После того, что супруги проделали этим вечером в её отсутствие, у той есть все основания их покарать.
Тварь стоит недвижимо и безмолвно, укутанная в тень. Единственный звук в комнате — тиканье настенных часов, чьи стрелки царапают ткань времени. Арина Юрьевна находит этот звук оглушительным. Её сердце останавливается, сжимается до размеров сухофрукта — и жизни в нём не больше.
— Вы заходили, — произносит наконец тварь. Её пасть полна одинаковых треугольных зубов, как у акулы или рептилии, они поблескивают в отсветах уличных огней. Арина Юрьевна думает, что впервые их видит. Как и глаза чудовища: два жёлтых, навыкате, кругляша, словно у совы. Носа нет, лишь бугорок посреди плоской обезьяньей морды.
— Вы заходили, — говорит эта химера, и её голос доносится точно из древнего склепа, полного костей и высохших во мраке скарабеев. Не спрашивает, а констатирует факт. Обвиняет и выносит приговор.
— Это я, всё это только я, — силится сказать Арина Юрьевна, но с губ срывается лишь трепетный выдох. Она не в состоянии представить, что возможен столь колоссальный ужас. Чувство вины, непрошенное, только подстёгивает его.
Тварь, однако, понимает.
— Ты врёшь, — шипит она, и пасть открывается шире. На мгновение показывается язык — или то, что у твари вместо языка: влажный пучок слипшихся чёрных волос. Им тварь облизывает свой маленький, почти человеческий подбородок.
— Мы не знаем, о чём ты, — раздаётся голос мужа, но даже Арина Юрьевна слышит фальшь в этом делано возмущённом блеянии. Врать Павел Петрович не умеет. Вот почему она не переживает, водит ли он шашни с другими женщинами.
Тварь разворачивает башку в его сторону. У неё вытянутый череп, как у Чужого из той ужаски. Череп отбрасывает на стену тень в форме перископа подводной лодки, каким его изображают в мультиках: карикатурная бука Г. Только эта подводная лодка не шпионит, а готовиться к залпу по врагу.

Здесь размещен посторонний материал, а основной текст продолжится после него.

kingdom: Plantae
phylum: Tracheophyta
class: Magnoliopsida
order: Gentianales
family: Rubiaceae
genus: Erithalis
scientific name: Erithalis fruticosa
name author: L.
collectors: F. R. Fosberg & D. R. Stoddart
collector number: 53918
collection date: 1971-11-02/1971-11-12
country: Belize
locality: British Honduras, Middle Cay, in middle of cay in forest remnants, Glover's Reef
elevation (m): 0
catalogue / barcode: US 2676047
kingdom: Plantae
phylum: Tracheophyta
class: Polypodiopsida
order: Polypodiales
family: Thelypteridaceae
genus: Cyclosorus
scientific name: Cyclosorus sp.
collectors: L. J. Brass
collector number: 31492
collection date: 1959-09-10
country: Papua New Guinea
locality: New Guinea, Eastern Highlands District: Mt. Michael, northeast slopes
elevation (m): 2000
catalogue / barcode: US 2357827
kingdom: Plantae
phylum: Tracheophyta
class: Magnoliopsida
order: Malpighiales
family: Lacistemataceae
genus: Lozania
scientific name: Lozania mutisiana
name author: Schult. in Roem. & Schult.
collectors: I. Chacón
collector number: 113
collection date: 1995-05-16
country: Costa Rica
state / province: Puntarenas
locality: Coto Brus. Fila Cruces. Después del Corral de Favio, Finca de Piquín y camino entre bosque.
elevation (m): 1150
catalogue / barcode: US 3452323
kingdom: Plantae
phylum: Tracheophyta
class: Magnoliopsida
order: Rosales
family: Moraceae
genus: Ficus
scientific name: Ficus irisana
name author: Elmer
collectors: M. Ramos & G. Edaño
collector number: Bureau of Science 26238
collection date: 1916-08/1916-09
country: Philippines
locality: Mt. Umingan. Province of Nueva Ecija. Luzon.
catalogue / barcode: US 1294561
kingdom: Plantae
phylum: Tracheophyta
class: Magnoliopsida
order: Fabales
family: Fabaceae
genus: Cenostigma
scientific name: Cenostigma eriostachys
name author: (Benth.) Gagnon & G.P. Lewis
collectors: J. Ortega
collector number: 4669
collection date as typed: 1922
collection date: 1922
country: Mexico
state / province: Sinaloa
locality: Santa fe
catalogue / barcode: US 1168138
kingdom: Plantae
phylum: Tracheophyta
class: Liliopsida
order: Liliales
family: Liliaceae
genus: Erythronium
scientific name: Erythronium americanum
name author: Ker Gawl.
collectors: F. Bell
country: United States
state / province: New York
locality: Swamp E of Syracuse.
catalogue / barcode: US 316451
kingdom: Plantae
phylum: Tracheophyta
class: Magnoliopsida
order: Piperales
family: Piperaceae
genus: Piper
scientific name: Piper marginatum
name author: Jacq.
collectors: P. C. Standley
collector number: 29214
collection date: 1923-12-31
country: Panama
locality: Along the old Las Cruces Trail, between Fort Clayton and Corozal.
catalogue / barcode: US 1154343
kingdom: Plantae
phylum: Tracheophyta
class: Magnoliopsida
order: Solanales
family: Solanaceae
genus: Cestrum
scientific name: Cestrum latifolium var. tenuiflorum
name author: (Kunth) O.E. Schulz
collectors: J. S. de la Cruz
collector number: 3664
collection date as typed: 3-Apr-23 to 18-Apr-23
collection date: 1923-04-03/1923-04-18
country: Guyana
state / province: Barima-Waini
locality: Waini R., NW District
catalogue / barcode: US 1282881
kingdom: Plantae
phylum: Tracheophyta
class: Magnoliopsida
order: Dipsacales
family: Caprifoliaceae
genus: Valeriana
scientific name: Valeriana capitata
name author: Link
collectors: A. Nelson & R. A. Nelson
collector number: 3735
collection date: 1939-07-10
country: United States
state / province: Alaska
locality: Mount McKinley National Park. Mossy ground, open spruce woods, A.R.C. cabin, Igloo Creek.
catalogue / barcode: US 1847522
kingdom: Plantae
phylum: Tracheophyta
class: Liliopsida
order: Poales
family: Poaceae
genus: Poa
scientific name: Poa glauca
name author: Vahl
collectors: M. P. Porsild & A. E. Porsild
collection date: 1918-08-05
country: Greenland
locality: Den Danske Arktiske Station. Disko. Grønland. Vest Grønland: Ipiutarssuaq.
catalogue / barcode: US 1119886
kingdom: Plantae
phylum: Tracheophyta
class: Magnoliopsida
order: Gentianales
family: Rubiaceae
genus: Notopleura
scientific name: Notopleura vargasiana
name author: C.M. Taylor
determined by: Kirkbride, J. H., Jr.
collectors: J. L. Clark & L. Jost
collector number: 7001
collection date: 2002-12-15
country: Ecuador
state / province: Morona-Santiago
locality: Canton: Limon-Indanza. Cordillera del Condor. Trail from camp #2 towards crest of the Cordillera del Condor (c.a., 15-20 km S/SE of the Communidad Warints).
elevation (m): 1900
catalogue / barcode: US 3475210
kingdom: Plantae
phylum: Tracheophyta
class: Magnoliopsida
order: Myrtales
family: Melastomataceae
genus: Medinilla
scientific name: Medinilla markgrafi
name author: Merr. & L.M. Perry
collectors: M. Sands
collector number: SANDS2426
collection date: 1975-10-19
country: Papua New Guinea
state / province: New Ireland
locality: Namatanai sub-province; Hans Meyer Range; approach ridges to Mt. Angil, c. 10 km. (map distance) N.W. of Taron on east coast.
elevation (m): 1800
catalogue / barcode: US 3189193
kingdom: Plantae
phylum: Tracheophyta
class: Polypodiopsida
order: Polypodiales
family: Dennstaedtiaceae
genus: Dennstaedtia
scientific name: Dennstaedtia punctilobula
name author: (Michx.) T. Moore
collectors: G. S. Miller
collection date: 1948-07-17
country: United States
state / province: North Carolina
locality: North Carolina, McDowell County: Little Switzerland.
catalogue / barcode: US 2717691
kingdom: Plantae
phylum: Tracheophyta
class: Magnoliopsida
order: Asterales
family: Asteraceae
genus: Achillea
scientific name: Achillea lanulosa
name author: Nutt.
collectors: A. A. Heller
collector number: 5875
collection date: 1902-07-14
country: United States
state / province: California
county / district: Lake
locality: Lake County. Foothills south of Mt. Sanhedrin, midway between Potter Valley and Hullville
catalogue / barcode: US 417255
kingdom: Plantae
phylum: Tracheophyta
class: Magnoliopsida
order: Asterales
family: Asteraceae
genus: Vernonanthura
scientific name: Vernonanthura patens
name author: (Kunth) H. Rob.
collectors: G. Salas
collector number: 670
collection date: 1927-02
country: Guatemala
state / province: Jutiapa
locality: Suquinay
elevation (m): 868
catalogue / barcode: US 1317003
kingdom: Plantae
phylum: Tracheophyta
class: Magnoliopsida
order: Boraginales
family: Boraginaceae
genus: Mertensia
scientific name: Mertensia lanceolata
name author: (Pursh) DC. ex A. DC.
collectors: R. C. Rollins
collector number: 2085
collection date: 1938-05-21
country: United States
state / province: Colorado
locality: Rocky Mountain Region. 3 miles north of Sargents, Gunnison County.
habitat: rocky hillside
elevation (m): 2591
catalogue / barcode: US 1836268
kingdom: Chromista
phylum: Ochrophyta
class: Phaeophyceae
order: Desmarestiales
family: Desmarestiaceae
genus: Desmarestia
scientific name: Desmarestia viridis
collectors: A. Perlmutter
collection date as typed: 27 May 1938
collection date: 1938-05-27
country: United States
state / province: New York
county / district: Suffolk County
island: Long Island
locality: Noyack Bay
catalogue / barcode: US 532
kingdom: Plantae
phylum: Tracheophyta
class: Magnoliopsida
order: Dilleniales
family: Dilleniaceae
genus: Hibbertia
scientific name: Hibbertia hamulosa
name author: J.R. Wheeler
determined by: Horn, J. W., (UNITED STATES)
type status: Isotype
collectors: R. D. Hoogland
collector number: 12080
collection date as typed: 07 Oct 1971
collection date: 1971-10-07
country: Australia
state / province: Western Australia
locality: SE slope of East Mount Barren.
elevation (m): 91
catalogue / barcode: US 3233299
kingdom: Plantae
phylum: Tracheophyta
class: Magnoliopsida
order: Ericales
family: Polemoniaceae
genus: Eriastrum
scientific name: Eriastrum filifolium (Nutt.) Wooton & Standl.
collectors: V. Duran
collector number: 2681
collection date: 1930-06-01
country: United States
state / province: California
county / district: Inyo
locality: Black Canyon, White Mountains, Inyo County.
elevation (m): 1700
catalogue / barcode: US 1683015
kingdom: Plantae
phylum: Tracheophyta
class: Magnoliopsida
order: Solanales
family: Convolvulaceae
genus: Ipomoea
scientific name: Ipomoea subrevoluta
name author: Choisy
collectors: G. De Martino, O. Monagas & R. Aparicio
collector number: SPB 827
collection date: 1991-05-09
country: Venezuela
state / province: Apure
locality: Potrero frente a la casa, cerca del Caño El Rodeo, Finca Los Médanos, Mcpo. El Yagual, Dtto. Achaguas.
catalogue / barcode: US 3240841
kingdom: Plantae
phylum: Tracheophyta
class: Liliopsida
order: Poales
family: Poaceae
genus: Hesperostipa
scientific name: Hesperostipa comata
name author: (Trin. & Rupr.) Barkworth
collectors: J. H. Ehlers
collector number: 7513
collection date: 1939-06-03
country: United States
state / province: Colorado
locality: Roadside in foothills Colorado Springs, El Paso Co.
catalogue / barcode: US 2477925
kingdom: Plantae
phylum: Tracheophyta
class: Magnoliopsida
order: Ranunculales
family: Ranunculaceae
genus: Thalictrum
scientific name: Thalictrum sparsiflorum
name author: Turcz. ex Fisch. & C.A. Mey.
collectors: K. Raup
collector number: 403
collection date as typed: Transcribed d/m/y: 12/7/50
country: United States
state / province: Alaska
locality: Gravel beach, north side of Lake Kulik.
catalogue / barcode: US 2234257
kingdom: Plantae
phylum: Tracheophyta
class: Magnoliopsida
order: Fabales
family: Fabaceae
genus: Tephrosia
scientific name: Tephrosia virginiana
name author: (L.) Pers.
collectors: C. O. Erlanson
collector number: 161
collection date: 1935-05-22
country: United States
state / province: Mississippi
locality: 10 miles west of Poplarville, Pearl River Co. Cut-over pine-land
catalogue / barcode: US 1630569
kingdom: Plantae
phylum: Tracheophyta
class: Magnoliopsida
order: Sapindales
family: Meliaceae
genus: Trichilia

— Я откушу тебе голову, если не умолкнешь, — рыкает чудище. Ненависть и жестокость, звучащие в этом хрипе, вызывают у учительницы тошноту. Желудок Арины Юрьевны пронзает резь, вдоль и поперёк, да так там и остаётся. — Откушу и набью камнями тушу. Она будет ходить. Будет играть на гармошке. А вот врать — уже нет.
Арина Юрьевна не хочет, но вспоминает о своей давешней находке в комнате для гостей. Четыре гладких куска камня, выложенные в ряд на комоде рядом с вывинченными из люстры лампочками, каждый размером примерно с кулак. Гранит, песчаник, мрамор? В темноте, с одной подсветкой от мобильника, толком не понять.